Chroniques

Mieux vaut en rire: Aimer un peu, c’est déjà beaucoup…

© D.R

Je ne sais pas ce que j’ai ce matin, mais j’ai une folle envie de vous parler d’amour. En fait, c’est sûrement parce que la parution de cette chronique coïncide avec la Saint-Valentin, la fête des amoureux. Cette fête d’origine païenne, c’est-à-dire bien avant que les religions n’aient décidé de mettre leur nez dans les histoires de cœur et de corps, a mis beaucoup de temps avant d’arriver chez nous.

Je ne dis pas qu’avant, on ne s’aimait pas, mais on ne le montrait pas beaucoup. Il faut dire que même aujourd’hui, on ne le crie pas sur les toits, mais il y a quelques chuchotements. Si on a toujours eu un mal fou à exprimer son amour pour son prochain ou sa prochaine et parfois même juste à aimer, c’est à cause du poids énorme de l’éducation et de son emprise sur la gestion de nos sentiments et en particulier le plus sympathique de tous, à savoir l’amour.

J’ai l’impression que nos sociétés non seulement n’aiment pas l’amour, mais n’aiment pas non plus ceux et celles qui aiment. Je crois que si elles n’aiment pas l’amour, c’est parce qu’ils en ont peur. Ce n’est pas uniquement une question de pudeur excessive ou de timidité maladive, mais un problème réel de répression et d’auto-répression qui nous ont été imposées par ceux qui nous élèvent et ceux qui nous commandent. Les uns et les autres se sont alliés depuis des siècles pour faire de l’amour le mal à fuir et l’ennemi à détruire. Aimez-vous les uns les autres, comme disait l’autre, mais juste pour procréer. Si vous voulez aimer, mariez-vous et aimez-vous chez vous, entre vous, ni vu ni connu.

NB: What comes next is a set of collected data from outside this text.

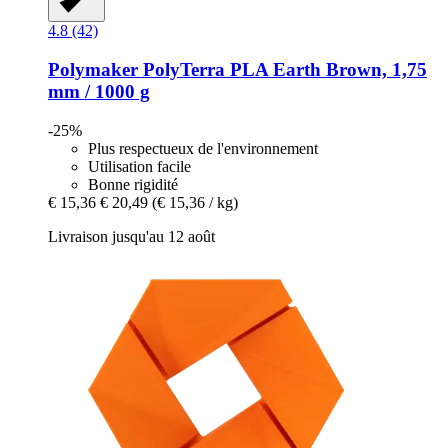
4.8 (42)
Polymaker
PolyTerra PLA Earth Brown, 1,75
mm / 1000 g
-25%
Plus respectueux de l'environnement
Utilisation facile
Bonne rigidité
€ 15,36
€ 20,49
(€ 15,36 / kg)
Livraison jusqu'au 12 août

Vivons amoureux, vivons cachés. Trêve de plaisanterie. Franchement, pourquoi on ne veut pas nous laisser nous aimer comme ça nous chante? Est-ce que quelqu’un peut m’expliquer en quoi un homme qui tient sa femme, ou pas sa femme, par la taille et qui se promène sur un boulevard, dérange la communauté ou la société? Pourquoi bon sang une femme n’a pas le droit d’embrasser son mari, ou pas son mari, dans la rue si elle en a envie, et pourquoi on n’a même pas le droit de le montrer dans nos images ?

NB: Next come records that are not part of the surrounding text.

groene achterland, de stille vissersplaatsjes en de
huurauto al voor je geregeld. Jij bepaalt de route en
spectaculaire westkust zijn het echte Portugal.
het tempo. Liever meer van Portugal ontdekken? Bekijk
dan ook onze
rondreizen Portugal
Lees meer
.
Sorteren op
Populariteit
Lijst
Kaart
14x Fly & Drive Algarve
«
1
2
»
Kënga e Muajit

C’est quoi cette aberration qui accepte sans le moindre problème de conscience de nous bombarder de photos, de reportages, de films et autres qui nous agressent à longueur de journées avec leur trop plein de violences, de tueries et de sang, et qu’on crie à l’hystérie, au satanisme, voire à l’athéisme dès lors qu’on voit la main d’un jeune garçon toucher à peine celle d’une jeune fille? Car si la mauvaise idée leur vient d’aller un peu plus loin, l’alarme sera aussitôt déclenchée et on les poussera à aller cacher dans des cachots séparés leurs amours interdits. Alors, vivement qu’on se prenne en main et qu’on revendique le droit de tous et de toutes de s’aimer librement sans crainte et sans contrainte. Non, je ne prône pas le droit à l’amour libre, mais je revendique celui d’aimer et d’être aimé sans pudeur et sans tuteur.

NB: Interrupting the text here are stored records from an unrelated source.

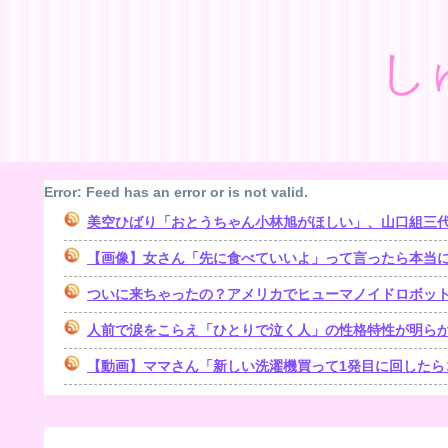
し
Error: Feed has an error or is not valid.
美空ひばり「おとうちゃん小林旭がほしい」、山口組三代目組長
【画像】女さん「先に食べていいよ」って言ったら本当
ついに来ちゃったの？アメリカでヒューマノイドロボッ
人前で涙をこらえ「ひとりで泣く人」の性格特性が明ら
【動画】ママさん「新しい洗濯機買って1発目に回したら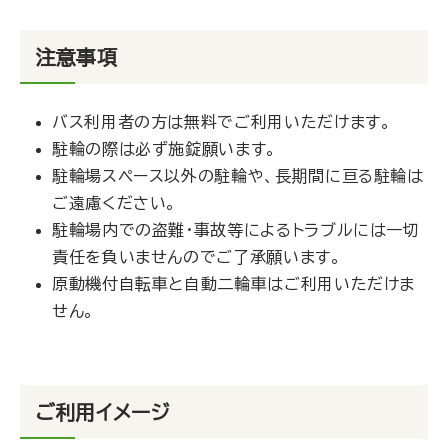
注意事項
バス利用者の方は無料でご利用いただけます。
駐輪の際は必ず施錠願います。
駐輪場スペース以外の駐輪や、長期間に亘る駐輪は
ご遠慮ください。
駐輪場内での盗難・事故等によるトラブルには一切
責任を負いませんのでご了承願います。
原動機付自転車と自動二輪車はご利用いただけま
せん。
ご利用イメージ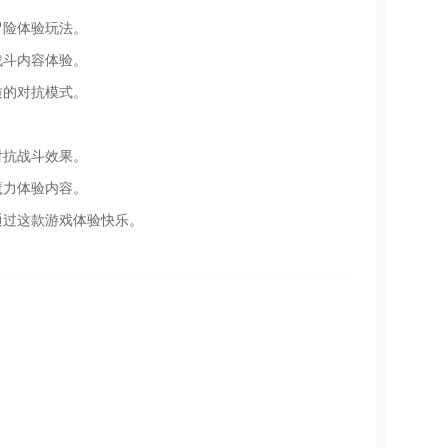
冒险体验玩法。
战斗内容体验。
质的对抗模式。
对抗战斗效果。
魔力体验内容。
通过这款游戏体验快乐。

Si cette année, le 14 février tombe un vendredi, c’est peut-être pour narguer les adeptes de la «sacritude» de tout, partout et toujours, et les ennemis de l’amour, tous ces gens qui n’aiment qu’eux-mêmes et encore quand il n’y a personne qui les voient s’aimer. Alors, vous qui êtes fiers d’aimer, et vous qui êtes heureuses d’être aimées, et vice-versa, montrez à tous ces combattants de la haine qu’il n’y a plus beau que l’amour et pas plus joli que de le montrer.

Allez acheter des roses et des cadeaux et offrez-les à celles et à ceux que vous aimez, et surtout, surtout, dites-leur, et en le criant s’il le faut, que vous les aimez même si c’est juste un peu, ou bien beaucoup, et encore mieux, si c’est à la folie. Alors, puisque vous savez ce qu’il vous reste à faire, je n’ai plus à souhaiter à tous les amoureux et à toutes les amoureuses, une très bonne fête de Saint-Valentin et un très  bon week-end. Quant aux autres…
Un dernier petit mot pour rigoler : quand on cherche les poux chez les autres, on finit par en attraper.